Items in a dataset:
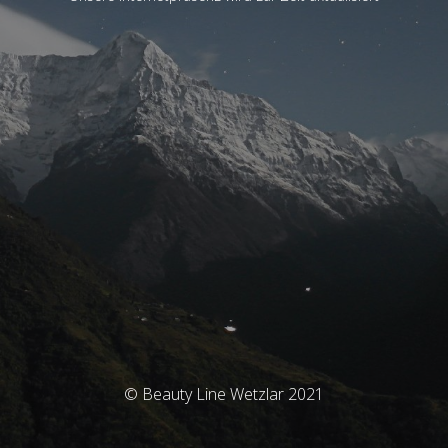
© Beauty Line Wetzlar 2021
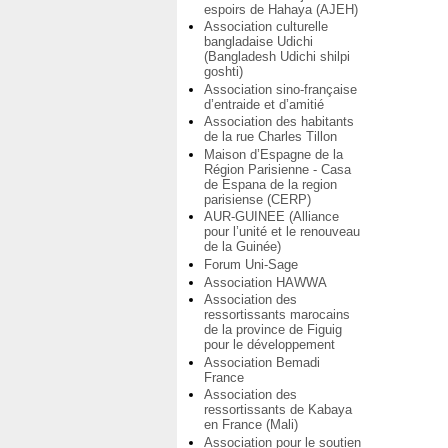
espoirs de Hahaya (AJEH)
Association culturelle
bangladaise Udichi
(Bangladesh Udichi shilpi
goshti)
Association sino-française
d’entraide et d’amitié
Association des habitants
de la rue Charles Tillon
Maison d’Espagne de la
Région Parisienne - Casa
de Espana de la region
parisiense (CERP)
AUR-GUINEE (Alliance
pour l’unité et le renouveau
de la Guinée)
Forum Uni-Sage
Association HAWWA
Association des
ressortissants marocains
de la province de Figuig
pour le développement
Association Bemadi
France
Association des
ressortissants de Kabaya
en France (Mali)
Association pour le soutien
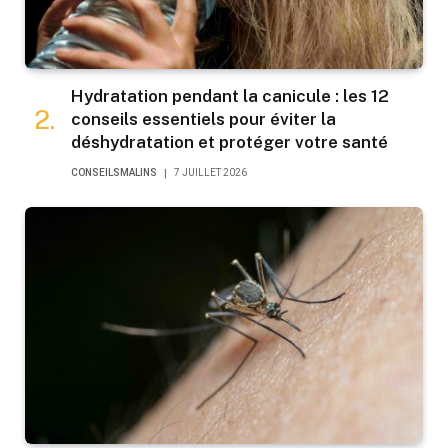
Hydratation pendant la canicule : les 12
conseils essentiels pour éviter la
déshydratation et protéger votre santé
CONSEILSMALINS
7 JUILLET 2026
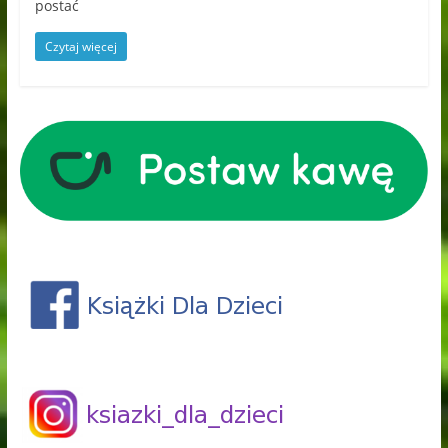
postać
Czytaj więcej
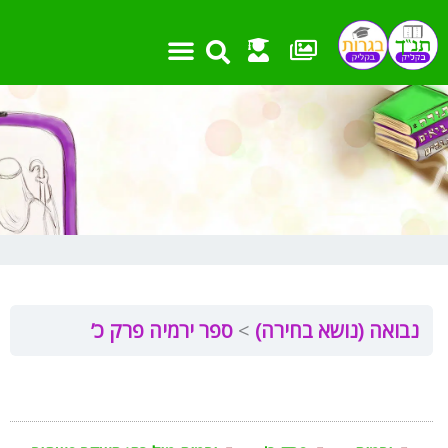
ילוג
תוכן
נבואה (נושא בחירה)
ספר ירמיה פרק כ’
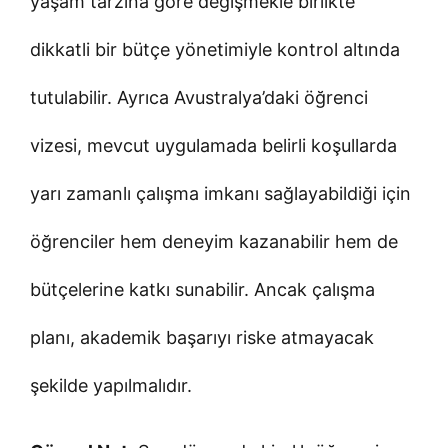
yaşam tarzına göre değişmekle birlikte
dikkatli bir bütçe yönetimiyle kontrol altında
tutulabilir. Ayrıca Avustralya’daki öğrenci
vizesi, mevcut uygulamada belirli koşullarda
yarı zamanlı çalışma imkanı sağlayabildiği için
öğrenciler hem deneyim kazanabilir hem de
bütçelerine katkı sunabilir. Ancak çalışma
planı, akademik başarıyı riske atmayacak
şekilde yapılmalıdır.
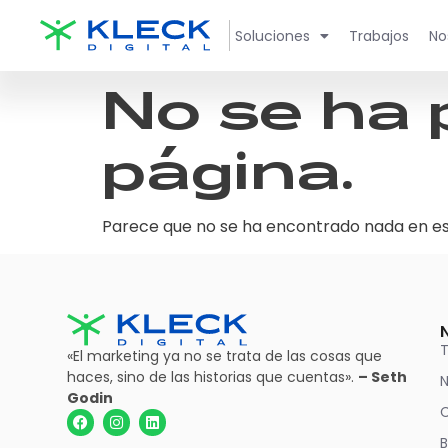
Soluciones
Trabajos
No
No se ha 
página.
Parece que no se ha encontrado nada en es
T
«El marketing ya no se trata de las cosas que
haces, sino de las historias que cuentas».
– Seth
N
Godin
B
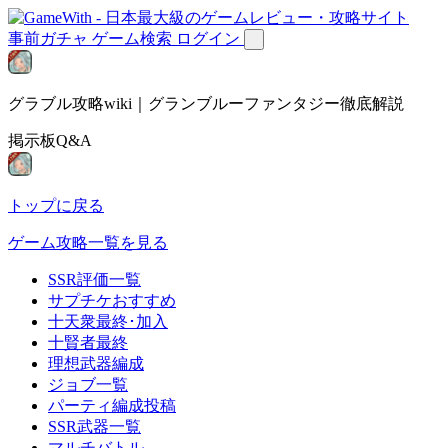
事前ガチャ
ゲーム検索
ログイン
グラブル攻略wiki｜グランブルーファンタジー徹底解説
掲示板Q&A
トップに戻る
ゲーム攻略一覧を見る
SSR評価一覧
サプチケおすすめ
十天衆最終･加入
十賢者最終
理想武器編成
ジョブ一覧
パーティ編成投稿
SSR武器一覧
マルチバトル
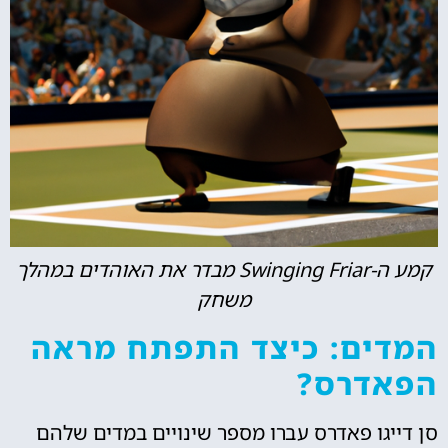
קמע ה-Swinging Friar מבדר את האוהדים במהלך
משחק
המדים: כיצד התפתח מראה
הפאדרס?
סן דייגו פאדרס עברו מספר שינויים במדים שלהם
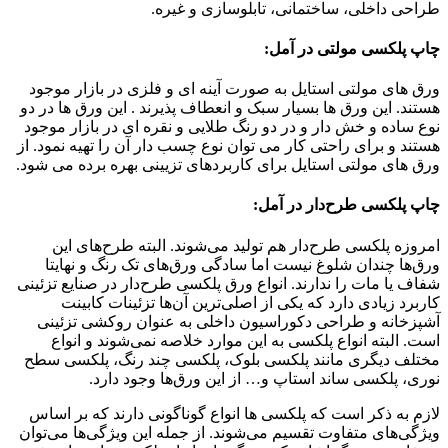
طراحی داخلی، ساختمانی، تابلوسازی و غیره.
چاپ پلکسی مولتی در آمل:
ورق های مولتی استایل به صورت آینه ای و فلزی در بازار موجود
هستند. این ورق ها بسیار سبک و انعطاف پذیرند . این ورق ها در دو
نوع ساده و خش دار و در دو رنگ طلایی و نقره ای در بازار موجود
هستند و برای راحتی کار می توان نوع چسب دار آن را تهیه نمود. از
ورق های مولتی استایل برای کاربردهای تزیینی بهره برده می شود.
چاپ پلکسی طرح‌دار در آمل:
امروزه پلکسی طرح‌دار هم تولید می‌شوند. البته طرح‌های این
ورق‌ها چندان شلوغ نیست اما سادگی ورق‌های تک رنگ و نهایتا
شفاف یا مات را ندارند. انواع ورق پلکسی طرح‌دار در صنایع تزئینی
کاربرد زیادی دارد که یکی از اصلی‌ترین آن‌ها تزئینات کابینت
آشپزخانه و طراحی دکوراسیون داخلی به عنوان روکشی تزئینی
است. البته انواع پلکسی به این موارد خلاصه نمی‌شوند و انواع
مختلف دیگری مانند پلکسی بلوک، پلکسی چند رنگ، پلکسی سطح
نوری، پلکسی ساند استاپ و… از این ورق‌ها وجود دارد.
لازم به ذکر است که پلکسی ها انواع گوناگونی دارند که بر اساس
ویژگی‌های متفاوت تقسیم می‌شوند. از جمله این ویژگی‌ها می‌توان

§ What needs to be done:
Copy the text read from every item above word for word, leaving out the pictures.

§ Task response:
© Beauty Line Wetzlar 2021
espoirs de Hahaya (AJEH)
Association culturelle
bangladaise Udichi
(Bangladesh Udichi shilpi
goshti)
Association sino-française
d’entraide et d’amitié
Association des habitants
de la rue Charles Tillon
Maison d’Espagne de la
Région Parisienne - Casa
de Espana de la region
parisiense (CERP)
AUR-GUINEE (Alliance
pour l’unité et le renouveau
de la Guinée)
Forum Uni-Sage
Association HAWWA
Association des
ressortissants marocains
de la province de Figuig
pour le développement
Association Bemadi
France
Association des
ressortissants de Kabaya
en France (Mali)
Association pour le soutien
Hydratation pendant la canicule : les 12
conseils essentiels pour éviter la
déshydratation et protéger votre santé
CONSEILSMALINS
7 JUILLET 2026
postać
Czytaj więcej
ילוג
תוכן
נבואה (נושא בחירה)
ספר ירמיה פרק כ’
yaşam tarzına göre değişmekle birlikte
dikkatli bir bütçe yönetimiyle kontrol altında
tutulabilir. Ayrıca Avustralya’daki öğrenci
vizesi, mevcut uygulamada belirli koşullarda
yarı zamanlı çalışma imkanı sağlayabildiği için
öğrenciler hem deneyim kazanabilir hem de
bütçelerine katkı sunabilir. Ancak çalışma
planı, akademik başarıyı riske atmayacak
şekilde yapılmalıdır.
Soluciones
Trabajos
No
No se ha 
página.
Parece que no se ha encontrado nada en es
T
«El marketing ya no se trata de las cosas que
haces, sino de las historias que cuentas».
– Seth
N
Godin
B
事前ガチャ
ゲーム検索
ログイン
グラブル攻略wiki｜グランブルーファンタジー徹底解説
掲示板Q&A
トップに戻る
ゲーム攻略一覧を見る
SSR評価一覧
サプチケおすすめ
十天衆最終･加入
十賢者最終
理想武器編成
ジョブ一覧
パーティ編成投稿
SSR武器一覧
マルチバトル
קמע ה-Swinging Friar מבדר את האוהדים במהלך
משחק
המדים: כיצד התפתח מראה
הפאדרס?
סן דייגו פאדרס עברו מספר שינויים במדים שלהם
طراحی داخلی، ساختمانی، تابلوسازی و غیره.
چاپ پلکسی مولتی در آمل:
ورق های مولتی استایل به صورت آینه ای و فلزی در بازار موجود
هستند. این ورق ها بسیار سبک و انعطاف پذیرند . این ورق ها در دو
نوع ساده و خش دار و در دو رنگ طلایی و نقره ای در بازار موجود
هستند و برای راحتی کار می توان نوع چسب دار آن را تهیه نمود. از
ورق های مولتی استایل برای کاربردهای تزیینی بهره برده می شود.
چاپ پلکسی طرح‌دار در آمل:
امروزه پلکسی طرح‌دار هم تولید می‌شوند. البته طرح‌های این
ورق‌ها چندان شلوغ نیست اما سادگی ورق‌های تک رنگ و نهایتا
شفاف یا مات را ندارند. انواع ورق پلکسی طرح‌دار در صنایع تزئینی
کاربرد زیادی دارد که یکی از اصلی‌ترین آن‌ها تزئینات کابینت
آشپزخانه و طراحی دکوراسیون داخلی به عنوان روکشی تزئینی
است. البته انواع پلکسی به این موارد خلاصه نمی‌شوند و انواع
مختلف دیگری مانند پلکسی بلوک، پلکسی چند رنگ، پلکسی سطح
نوری، پلکسی ساند استاپ و… از این ورق‌ها وجود دارد.
لازم به ذکر است که پلکسی ها انواع گوناگونی دارند که بر اساس
ویژگی‌های متفاوت تقسیم می‌شوند. از جمله این ویژگی‌ها می‌توان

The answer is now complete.